Avec l’avènement du multipartisme en 1992, les revendications ont connu un coup d’arrêt car les anglophones ont estimé que la voie démocratique pourrait résoudre les problèmes d’inéquité et d’injustice. Mais la gestion de cette élection a fait comprendre aux anglophones qu’un des leurs ne serait jamais président dans ce pays.

En 1996, l’adoption d’une nouvelle Constitution avec l’autonomisation des régions a suscité un nouvel espoir. Mais en 2004, la loi d’orientation de cette décentralisation a de nouveau déçu, car on s’est rendu compte que l’administration centrale contrôlait toujours tout. Tant qu’on ne débat pas de cette question, le problème demeurera.

Vous campez sur le fédéralisme. Pourtant, Yaoundé semble disposé à accélérer la décentralisation et le transfert du pouvoir aux communautés locales… 

La décentralisation a été adoptée en 1996, mais ce n’est que 23 ans plus tard qu’on en débat. Je ne suis pas sûr que cela démontre une volonté de l’appliquer.

Selon la Constitution de 1961, les bases de l’État fédéral n’étaient pas celles d’un rapprochement entre les gouvernés des gouvernants, mais plutôt de l’union de deux territoires : le Southern Cameroons britannique et la République devenue indépendante. Les bases de cette fédération étaient davantage politiques et se définissaient selon la formule « un pays, deux systèmes ».

Akere Muna dans son bureau d'avocat. © Adrienne Surprenant/Collectif Item pour Jeune Afrique

Ce dialogue a autant de chance d’aboutir que donner le médicament du paludisme a quelqu’un qui souffre d’une autre maladie

Ce système est bafoué et justifie les plaintes des anglophones. Le cas de la traduction en anglais du Code de l’organisation pour l’harmonisation en Afrique du droit des affaires (Ohada), qui était l’une de leurs revendications, illustre que la langue première au Cameroun est le français et que l’anglais est relégué au second plan. La décentralisation ne pourra jamais adopter le point de vue un état deux systèmes, et on ne pourra donc jamais résoudre le problème posé.

Le Grand dialogue national n’a-t-il donc aucune chance de mettre fin aux violences ?

Ce dialogue a autant de chance d’aboutir que donner le médicament du paludisme a quelqu’un qui souffre d’une autre maladie.
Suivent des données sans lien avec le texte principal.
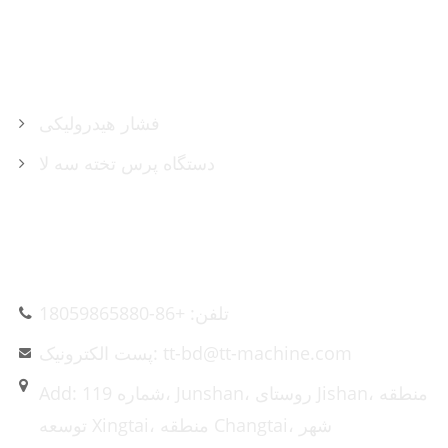
محصولات
فشار هیدرولیکی
دستگاه پرس تخته سه لا
تماس با ما
تلفن: +86-18059865880
پست الکترونیک: tt-bd@tt-machine.com
Add: شماره 119، Junshan، روستای Jishan، منطقه
توسعه Xingtai، منطقه Changtai، شهر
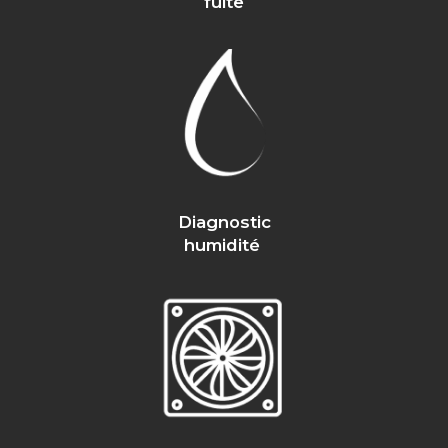
fuite
Diagnostic
humidité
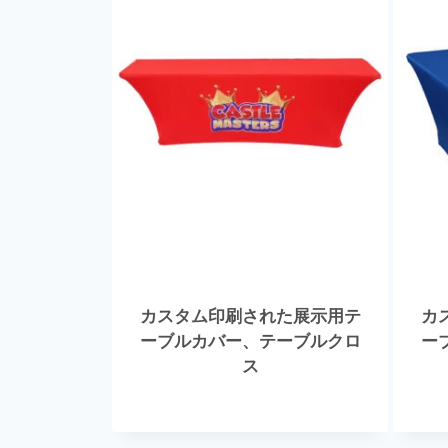
カスタム印刷された展示用テ
カ
ーブルカバー、テーブルクロ
ー
ス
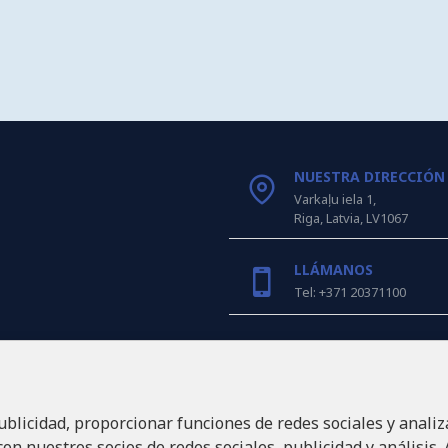
NUESTRA DIRECCIÓN
Varkaļu iela 1,
Riga, Latvia, LV1067
LLÁMANOS
Tel: +371 20371100
INFO@LUKONS.COM
ublicidad, proporcionar funciones de redes sociales y analiz
DETALLES DE LA COM
RITONE SIA
n nuestros socios de redes sociales, publicidad y análisis.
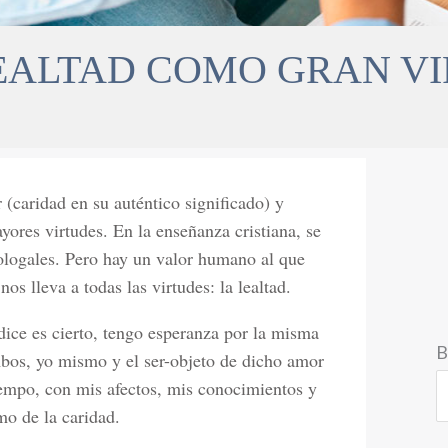
EALTAD COMO GRAN V
 (caridad en su auténtico significado) y
res virtudes. En la enseñanza cristiana, se
eologales. Pero hay un valor humano al que
os lleva a todas las virtudes: la lealtad.
dice es cierto, tengo esperanza por la misma
B
bos, yo mismo y el ser-objeto de dicho amor
empo, con mis afectos, mis conocimientos y
mo de la caridad.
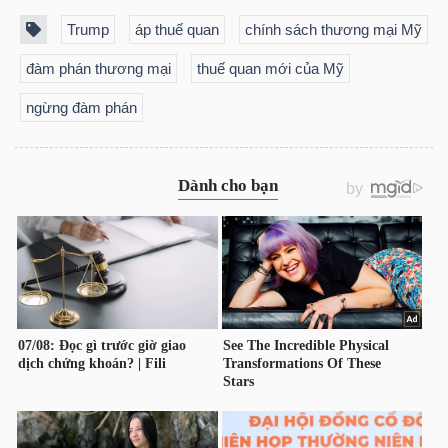
YẾU
Trump
áp thuế quan
chính sách thương mại Mỹ
đàm phán thương mại
thuế quan mới của Mỹ
ngừng đàm phán
TIÊU
DÙNG
THIẾT
YẾU
CHĂM
SÓC
SỨC
KHỎE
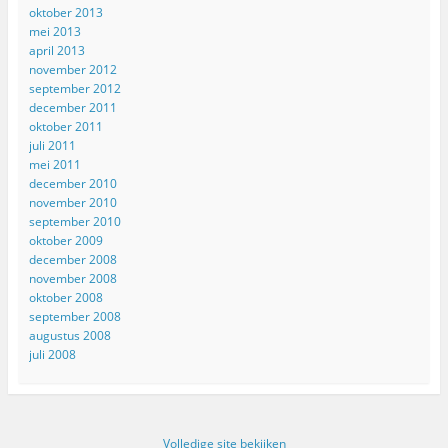
oktober 2013
mei 2013
april 2013
november 2012
september 2012
december 2011
oktober 2011
juli 2011
mei 2011
december 2010
november 2010
september 2010
oktober 2009
december 2008
november 2008
oktober 2008
september 2008
augustus 2008
juli 2008
Volledige site bekijken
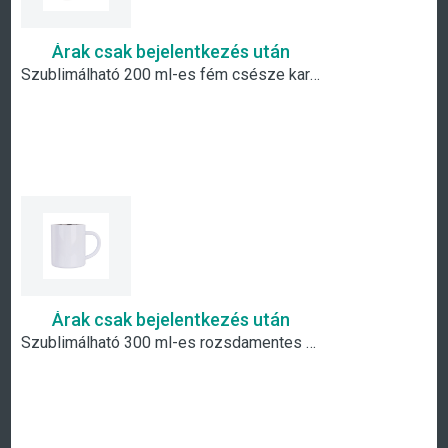
Árak csak bejelentkezés után
Szublimálható 200 ml-es fém csésze karabiner füllel
Árak csak bejelentkezés után
Szublimálható 300 ml-es rozsdamentes acél bögre - fehér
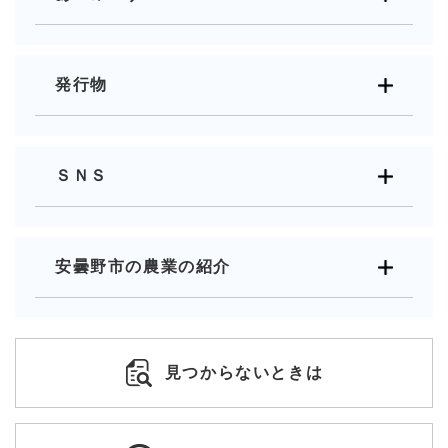
発行物
ＳＮＳ
安曇野市の農業の紹介
見つからないときは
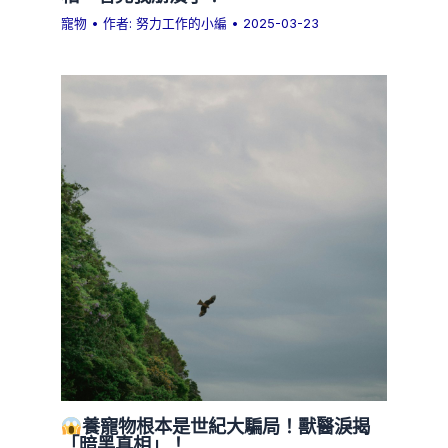
寵物
• 作者:
努力工作的小編
•
2025-03-23
養寵物根本是世紀大騙局！獸醫淚揭
「暗黑真相」！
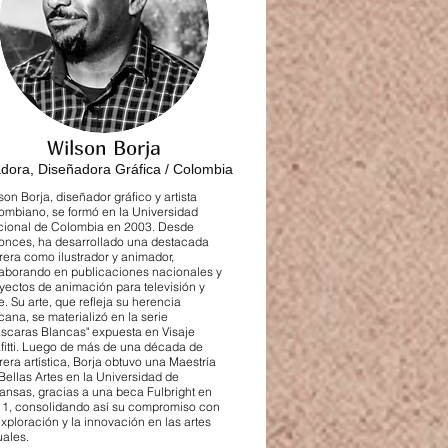
Wilson Borja
radora, Diseñadora Gráfica / Colombia
son Borja, diseñador gráfico y artista
ombiano, se formó en la Universidad
ional de Colombia en 2003. Desde
onces, ha desarrollado una destacada
rera como ilustrador y animador,
aborando en publicaciones nacionales y
yectos de animación para televisión y
e. Su arte, que refleja su herencia
icana, se materializó en la serie
scaras Blancas" expuesta en Visaje
fitti. Luego de más de una década de
rera artística, Borja obtuvo una Maestría
Bellas Artes en la Universidad de
ansas, gracias a una beca Fulbright en
1, consolidando así su compromiso con
exploración y la innovación en las artes
uales.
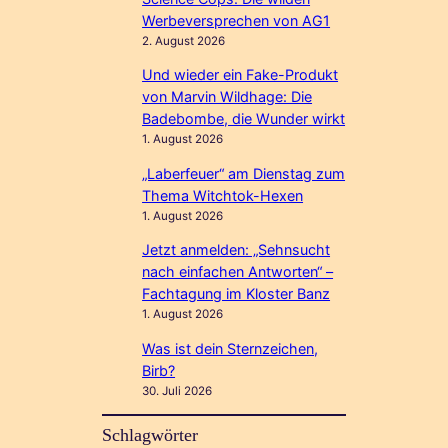
Werbeversprechen von AG1
2. August 2026
Und wieder ein Fake-Produkt
von Marvin Wildhage: Die
Badebombe, die Wunder wirkt
1. August 2026
„Laberfeuer“ am Dienstag zum
Thema Witchtok-Hexen
1. August 2026
Jetzt anmelden: „Sehnsucht
nach einfachen Antworten“ –
Fachtagung im Kloster Banz
1. August 2026
Was ist dein Sternzeichen,
Birb?
30. Juli 2026
Schlagwörter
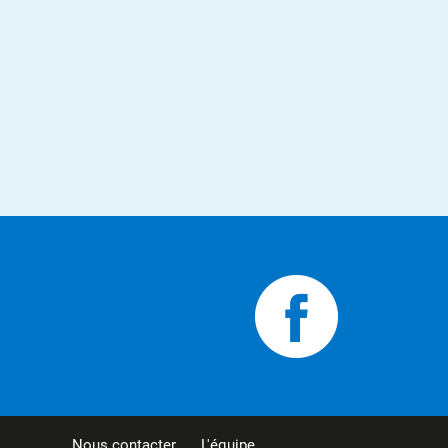
Nous contacter
L'équipe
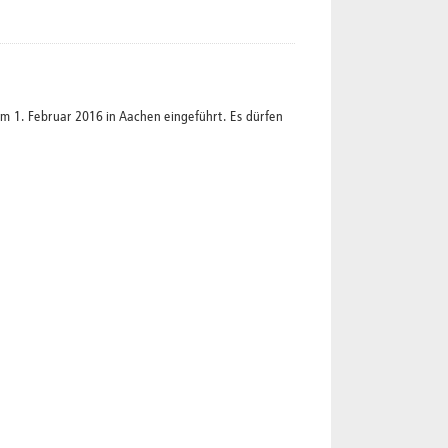
1. Februar 2016 in Aachen eingeführt. Es dürfen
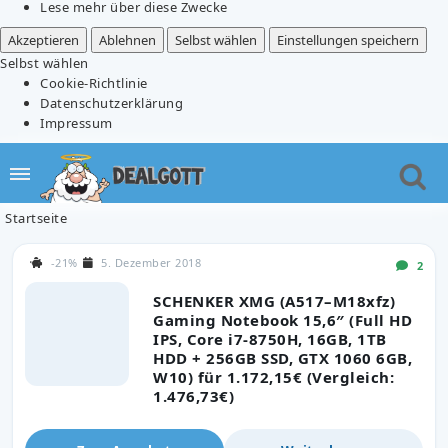
Lese mehr über diese Zwecke
Akzeptieren
Ablehnen
Selbst wählen
Einstellungen speichern
Selbst wählen
Cookie-Richtlinie
Datenschutzerklärung
Impressum
Startseite
-21%
5. Dezember 2018
2
SCHENKER XMG (A517–M18xfz)
Gaming Notebook 15,6″ (Full HD
IPS, Core i7-8750H, 16GB, 1TB
HDD + 256GB SSD, GTX 1060 6GB,
W10) für 1.172,15€ (Vergleich:
1.476,73€)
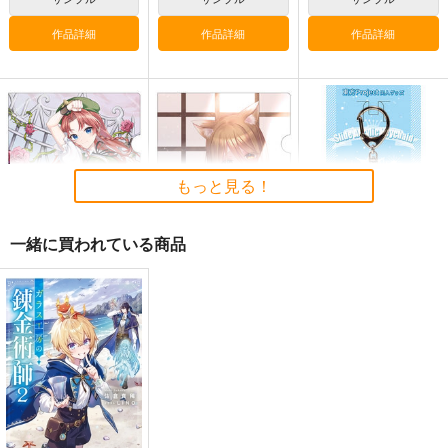
東方Project
博麗霊夢
東方Project
作品詳細
作品詳細
作品詳細
サンプル
サンプル
カート
カート
東方スライドキーホル
東方スライドキーホル
東方スライドキーホル
ダー 古明地こいし
ダー 依神紫苑
ダー レミリア
AbsoluteZero
AbsoluteZero
AbsoluteZero
もっと見る！
990
990
990
円
円
円
（税込）
（税込）
（税込）
東方Project
東方Project
依神紫苑
東方Project
一緒に買われている商品
古明地こいし
レミリア・スカーレット
サンプル
サンプル
サンプル
東方クリアファイル
東方クリアファイル
東方スライドキーホル
紅美鈴８
菅牧典６
カート
カート
カート
ダー 依神紫苑
AbsoluteZero
AbsoluteZero
AbsoluteZero
550
550
990
円
円
円
（税込）
（税込）
（税込）
紅美鈴
菅牧典
依神紫苑
サンプル
サンプル
サンプル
Ce type d’événements suppose que vous les participants se sont entendus sur les préalables, et qu’ils s’y rendent pour discuter de l’exécution des résolutions.

On ne peut pas établir un dialogue dans un pays en guerre, où des milliers de personnes sont des réfugiés, avec des prisonniers politiques, sans cessez-le-feu, etc. On ne peut pas marcher dans la même direction si on ne s’est pas encore réconciliés avec nous-mêmes.

Comment sauver ce dialogue ? 

Il faut le reprendre sur de nouvelles bases, faire en sorte qu’il se tienne ailleurs, et désigner un autre médiateur. On me traite de personne « nocive » parce que je donne mon point de vue. Le sultan Mbombo Njoya [membre du RDPC, parti au pouvoir] , lui aussi, a fait une proposition de limitation de mandat, avant d’être aussitôt recadré alors que toute la salle l’a acclamé. Nous avons cultivé l’intolérance et un système politique très incestueux, au sein duquel aucun autre son de cloche n’est permis.